К тому времени вновь прибывшие поселенцы уже заканчивали строительство очередного острога, срубленного на этот раз не в наспех обнаруженном месте, а после долгих изысканий, начатых ещё зимой.
Сам Донат Гридю встретил с настороженностью, но быстро оттаял и вскоре уже с удовольствием рассказывал о своём житье-бытье на острове. Хвалился сыном — довольно крепким карапузом, смешно надувавшем слюнявые пузыри, женой-индианкой и планами на будущее. Как понял Григорий, те из мореходов, что пустили тут корни, уже не горели большим желанием уезжать на родину, да это и не требовалось. Хорошие моряки были нужны и здесь: исследовать побережье и поддерживать связи между поселениями. Всё же, не нуждаясь в пересечении океана, они могли раньше открывать навигацию и позже оканчивать её. Да и климат на острове всё же отличался от лаврентийского, а плодородие его земель уже проверили на практике. Сейчас в устье реки спешно готовили новые поля под рожь и овёс, а осмотр леса подсказал Григорию, что плотбище в этих местах просто насущная необходимость.

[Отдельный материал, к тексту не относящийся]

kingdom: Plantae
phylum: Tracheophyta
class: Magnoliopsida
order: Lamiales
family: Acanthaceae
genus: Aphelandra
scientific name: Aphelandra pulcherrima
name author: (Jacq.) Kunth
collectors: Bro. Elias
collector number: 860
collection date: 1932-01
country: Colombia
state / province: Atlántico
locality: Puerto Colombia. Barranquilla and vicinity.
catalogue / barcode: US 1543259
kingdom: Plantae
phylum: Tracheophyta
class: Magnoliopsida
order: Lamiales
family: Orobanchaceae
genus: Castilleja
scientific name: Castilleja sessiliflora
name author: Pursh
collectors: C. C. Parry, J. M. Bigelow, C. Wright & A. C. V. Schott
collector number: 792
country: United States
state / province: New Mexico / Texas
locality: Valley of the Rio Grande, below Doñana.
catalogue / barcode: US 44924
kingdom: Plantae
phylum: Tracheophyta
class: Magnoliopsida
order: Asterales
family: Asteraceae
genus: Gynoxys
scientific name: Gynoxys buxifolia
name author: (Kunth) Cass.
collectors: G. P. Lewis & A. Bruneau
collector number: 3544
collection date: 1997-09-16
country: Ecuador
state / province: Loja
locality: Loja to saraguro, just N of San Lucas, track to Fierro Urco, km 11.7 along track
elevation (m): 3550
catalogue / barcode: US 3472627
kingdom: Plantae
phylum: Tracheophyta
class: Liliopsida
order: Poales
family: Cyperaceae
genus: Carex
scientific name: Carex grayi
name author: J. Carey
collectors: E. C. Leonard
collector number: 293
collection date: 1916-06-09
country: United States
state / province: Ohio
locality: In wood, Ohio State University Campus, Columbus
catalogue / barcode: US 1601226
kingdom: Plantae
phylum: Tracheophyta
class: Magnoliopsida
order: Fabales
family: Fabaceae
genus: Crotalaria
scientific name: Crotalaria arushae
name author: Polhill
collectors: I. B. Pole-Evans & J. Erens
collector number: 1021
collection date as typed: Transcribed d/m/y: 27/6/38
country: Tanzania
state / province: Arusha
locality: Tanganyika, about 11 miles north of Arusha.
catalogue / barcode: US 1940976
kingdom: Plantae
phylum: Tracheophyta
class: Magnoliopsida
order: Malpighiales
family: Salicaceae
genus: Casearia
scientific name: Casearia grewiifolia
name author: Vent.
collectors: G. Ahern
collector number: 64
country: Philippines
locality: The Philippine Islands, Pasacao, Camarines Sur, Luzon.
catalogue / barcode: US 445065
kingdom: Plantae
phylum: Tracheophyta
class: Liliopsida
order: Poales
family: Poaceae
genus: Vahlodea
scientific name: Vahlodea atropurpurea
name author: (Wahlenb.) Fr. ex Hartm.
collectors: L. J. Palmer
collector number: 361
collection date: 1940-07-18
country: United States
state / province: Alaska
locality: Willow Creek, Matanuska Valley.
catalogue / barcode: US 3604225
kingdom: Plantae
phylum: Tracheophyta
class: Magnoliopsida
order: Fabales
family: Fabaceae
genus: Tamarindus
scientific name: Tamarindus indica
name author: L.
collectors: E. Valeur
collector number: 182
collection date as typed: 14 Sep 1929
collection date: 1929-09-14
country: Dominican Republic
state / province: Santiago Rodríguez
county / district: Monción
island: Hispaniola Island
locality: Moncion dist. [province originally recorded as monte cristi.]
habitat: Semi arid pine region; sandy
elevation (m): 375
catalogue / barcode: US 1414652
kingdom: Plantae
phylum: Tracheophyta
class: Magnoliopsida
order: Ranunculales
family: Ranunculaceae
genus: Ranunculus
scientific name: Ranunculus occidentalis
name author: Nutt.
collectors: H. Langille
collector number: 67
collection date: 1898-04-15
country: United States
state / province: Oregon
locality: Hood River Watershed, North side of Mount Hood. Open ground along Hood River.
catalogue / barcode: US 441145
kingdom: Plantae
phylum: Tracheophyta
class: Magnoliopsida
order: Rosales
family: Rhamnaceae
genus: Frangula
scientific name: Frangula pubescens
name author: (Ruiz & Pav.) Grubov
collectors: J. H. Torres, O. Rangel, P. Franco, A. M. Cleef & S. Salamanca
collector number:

Ну а река, на берегу которой строился Васильград (так решили поименовать новое поселение), сумела удивить даже много повидавшего Гридю. Длиной всего в сорок две версты, она на одиннадцати последних образовывала огромный эстуарий чуть ли не верстовой ширины. Из-за приливов и отливов пресноводной она была далеко не во всём течении, отчего в её водах встречались как пресноводные, так и морские виды рыб. Из-за обилия по её берегам гнездовий разных птах, у местных она получила прозвание Птичь, которое и закрепили за ней уже официально, занеся название в описание новооткрытых земель, что велось на эскадре.
И по всему выходило, что на этот раз острову предстояло стать обжитым лет на двести раньше, чем в иной истории, потому как русичи в очередной раз сделали всё не так, как европейцы. Вместо служащих Компании, занимавшихся спекулятивной торговлей мехами, как это сделали французы, они занялись планомерной колонизацией плодородных земель. Правда, справедливости ради, у этого изменения был автор, что учёл в своих планах все промахи его предшественников. Но знать об этом никому явно не стоило. Пусть будущие историки подивятся прозорливости «диких московитов», не ринувшихся на поиски золота, а принявшихся старательно обживаться на новых местах.